B: No, that’s way too hard for a human to do.
A: Okay, so I’ll use incomplete hypotheses, and then assign probabilities to each of them. I guess I should calculate as many significant digits of my credences as possible, then, to get them closer to the perfectly precise real-valued credences that an ideal bayesian has?
B: Don’t bother. Imprecise credences are good enough except when you’re solving mathematically precise problems.
A: Speaking of mathematical precision, I know that my credences should never be 0 or 1. But when an ideal bayesian conditions on evidence they’ve received, they’re implicitly being certain about what that evidence is. So should I also be sure that I’ve received the evidence I think I have?
A: Then since I’m skipping all these compute-intensive steps, I guess getting closer to an ideal bayesian means I also shouldn’t bother to test my hypotheses by making predictions about future events, right? Because an ideal bayesian gets no benefit from doing so - they can just make updates after they see the evidence.
B: Well, it’s different, because you’re biased. That’s why science works, because making predictions protects you from post-hoc rationalisation.
A: Fine then. So what does it actually mean to be more like an ideal bayesian?
B: Well, you should constantly be updating on new evidence. And it seems like thinking of degrees of belief as probabilities, and starting from base rates, are both helpful. And then sometimes people conditionalise wrong on simple tasks, so you need to remind them how to do so.
A: But these aren’t just bayesian ideas - frequentists are all about base rates! Same with “when the evidence changes, I change my mind” - that one’s obvious. Also, when people try to explicitly calculate probabilities, sometimes they’re way off.** What’s happening there?
B: Well, in complex real-world scenarios, you can’t trust your explicit reasoning. You have to fall back on intuitions like “Even though my inside view feels very solid, and I think my calculations account for all the relevant variables, there’s still a reasonable chance that all my models are wrong.”
A: So why do people advocate for the importance of bayesianism for thinking about complex issues if it only works in examples where all the variables are well-defined and have very simple relationships?
B: I think bayesianism has definitely made a substantial contribution to philosophy. It tells us what it even means to assign a probability to an event, and cuts through a lot of metaphysical bullshit.
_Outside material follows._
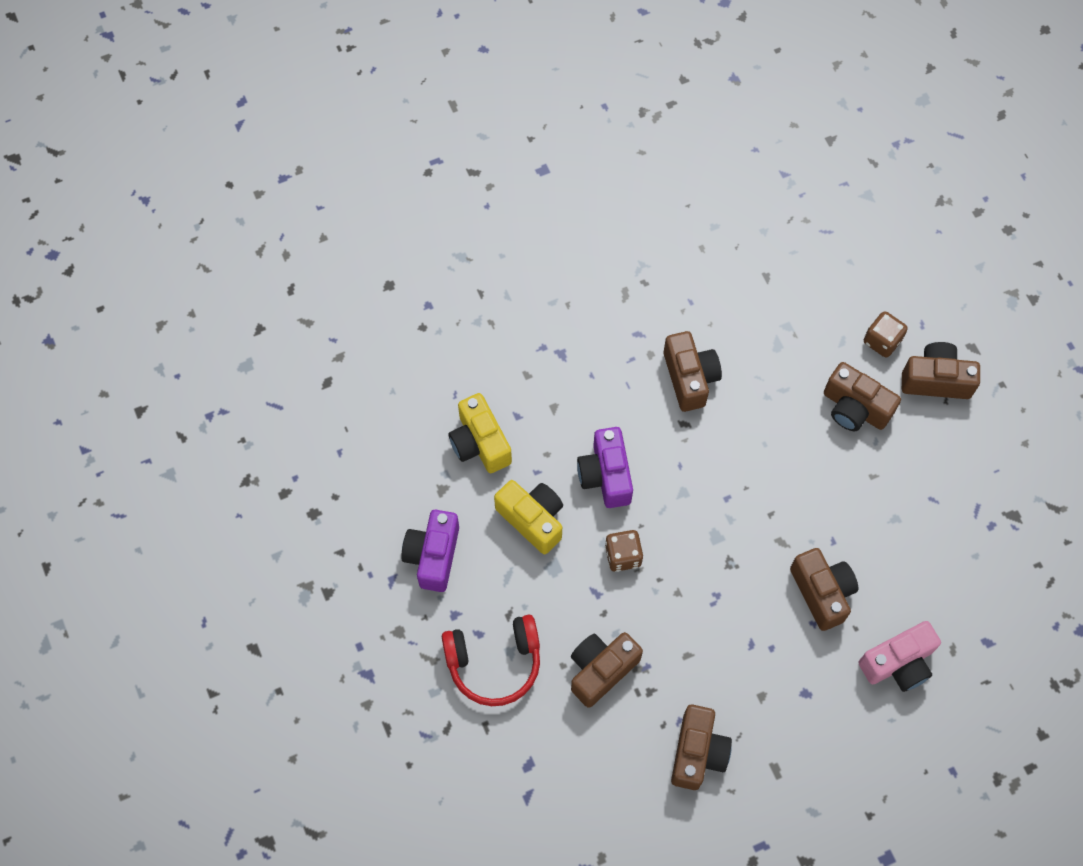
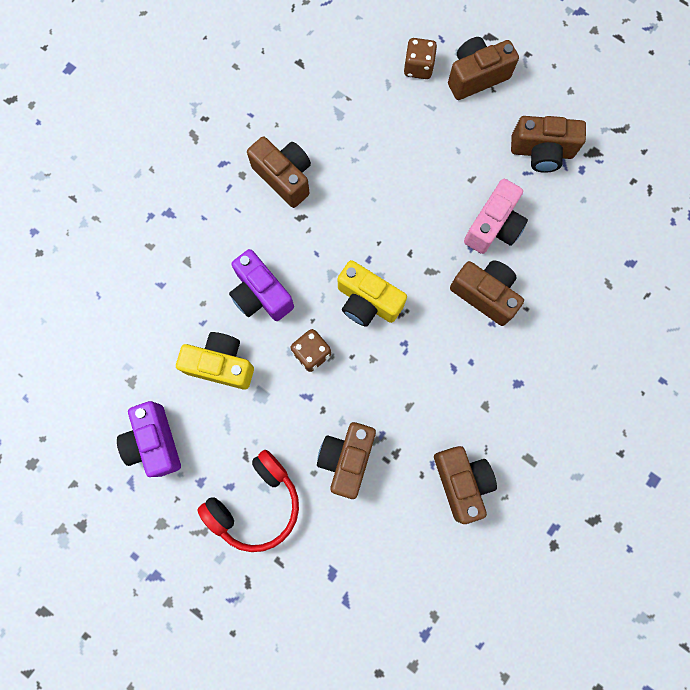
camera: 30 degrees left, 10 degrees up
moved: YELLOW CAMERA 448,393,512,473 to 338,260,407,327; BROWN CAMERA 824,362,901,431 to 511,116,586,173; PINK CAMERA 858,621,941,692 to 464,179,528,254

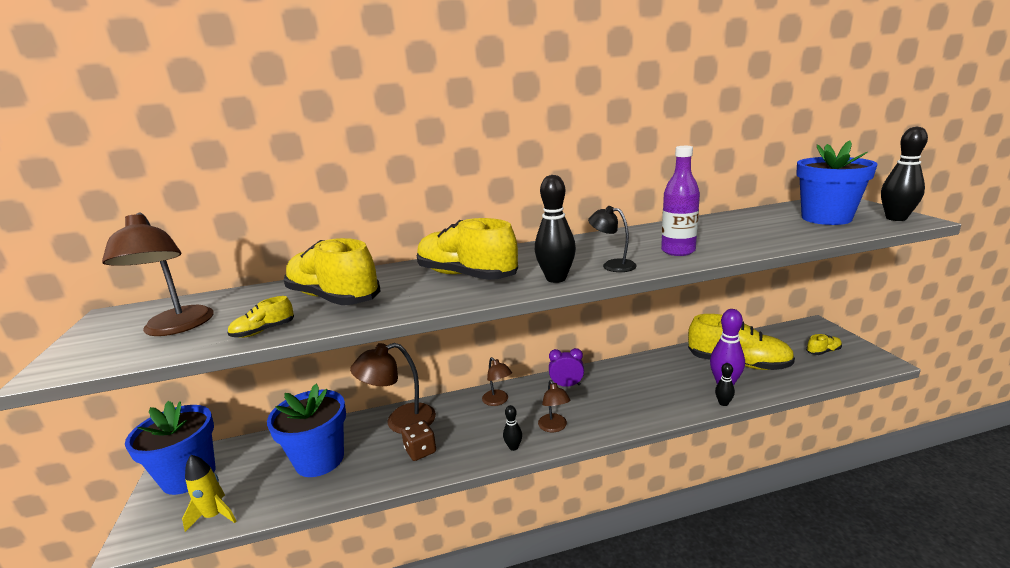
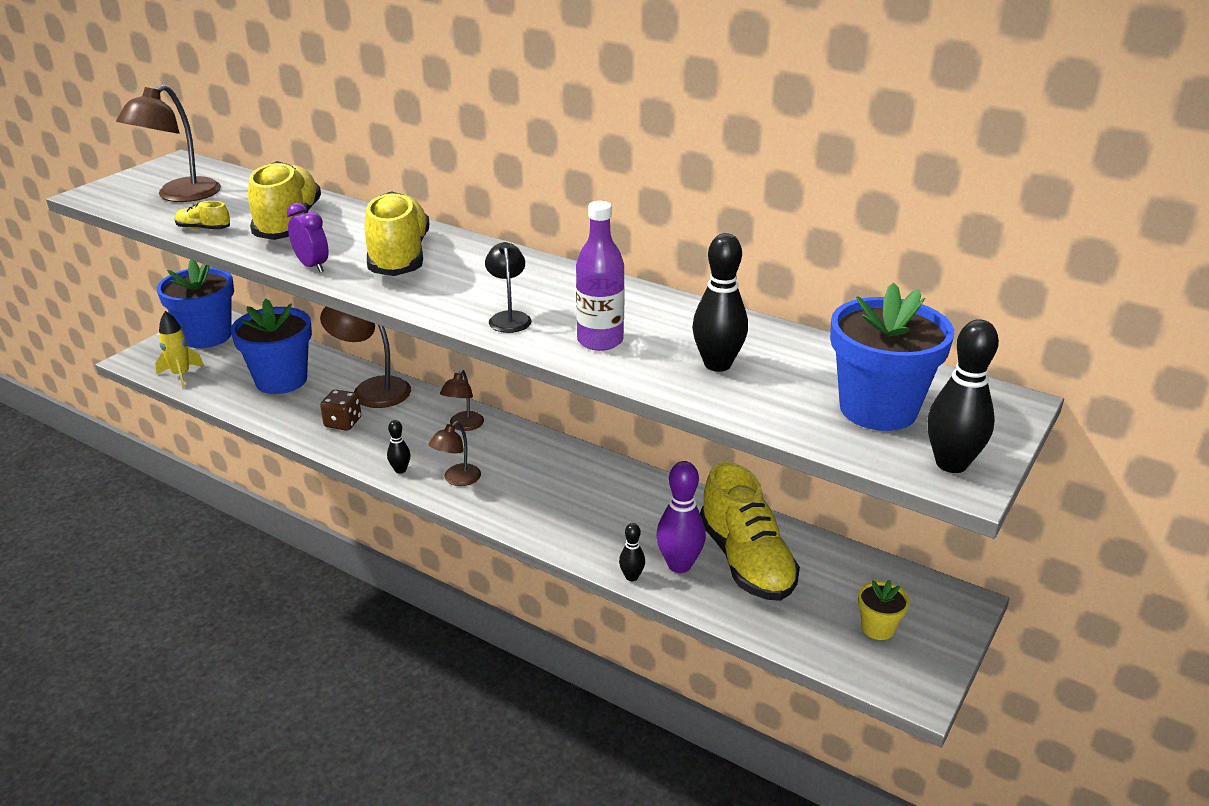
camera: 45 degrees right, 10 degrees up
moved: BLACK BOWLING PIN 535,175,576,283 to 692,233,748,372; PURPLE CLOCK 549,348,584,387 to 287,203,329,272
replaced: YELLOW SHOE 806,334,842,355 to YELLOW FLOWER POT 858,580,910,640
Back to the authorial voice. Like Alice, I'm not familiar with any principled or coherent characterisation of what trying to apply bayesianism actually means. It may seem that Alice’s suggestions are deliberately obtuse, but I claim these are the sorts of ideas you’d consider if you seriously tried to consistently “become more bayesian”, rather than just using bayesianism to justify types of reasoning you endorse for other reasons.
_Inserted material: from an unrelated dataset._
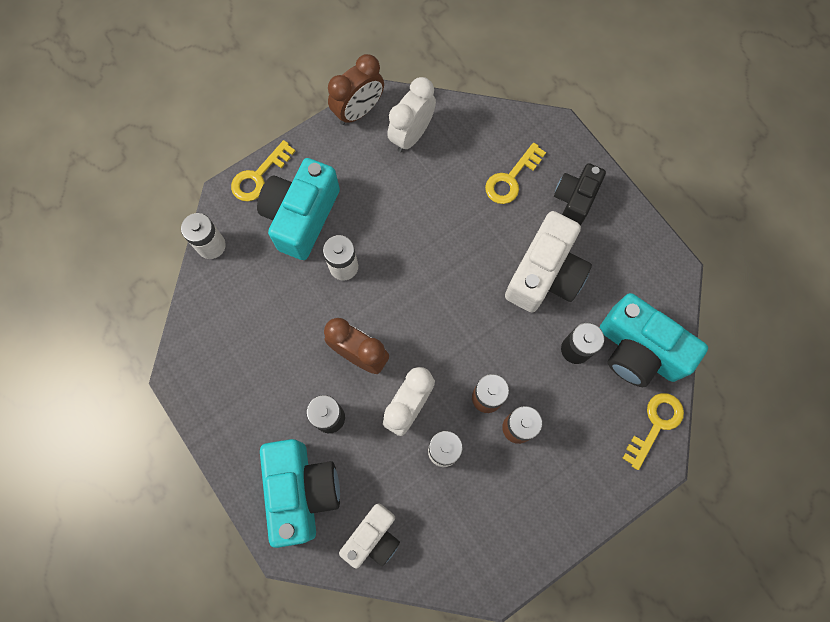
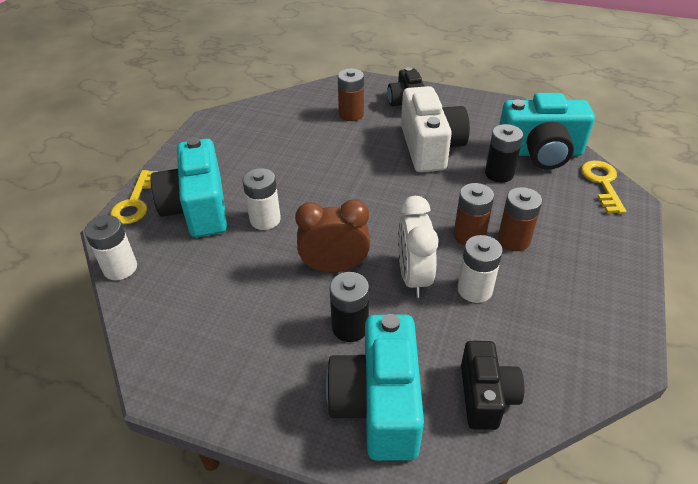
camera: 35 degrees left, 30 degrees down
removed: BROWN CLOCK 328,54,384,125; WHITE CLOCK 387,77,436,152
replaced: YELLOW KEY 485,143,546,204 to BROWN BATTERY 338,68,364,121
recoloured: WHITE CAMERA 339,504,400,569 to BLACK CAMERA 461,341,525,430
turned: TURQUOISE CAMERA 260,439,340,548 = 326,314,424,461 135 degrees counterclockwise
I agree with Bob that the bayesian perspective is useful for thinking about the type signature of calculating a subjective probability: it’s a function from your prior beliefs and all your evidence to numerical credences, whose quality should be evaluated using a proper scoring rule. But for this insight, just like Bob’s insights about using base rates and updating frequently, we don’t need to make any reference to optimality proofs or the idealised limit of
intelligence brute force search. In fact, doing so often provides an illusion of objectivity which is ultimately harmful. I do agree that most things people identify as tenets of bayesianism are useful for thinking about knowledge; but I claim that they would be just as useful, and better-justified, if we forced each one to stand or fall on its own.
* Abram Demski has posted about moving past bayesianism by accounting for logical uncertainty to a greater extent, but I think that arguments similar to the ones I’ve made above are also applicable to logical inductors (although I’m less confident about this).
** You can probably fill in your own favourite example of this. The one I was thinking about was a post where someone derived that the probability of extinction from AI was less than 1 in 10^200; but I couldn’t find it.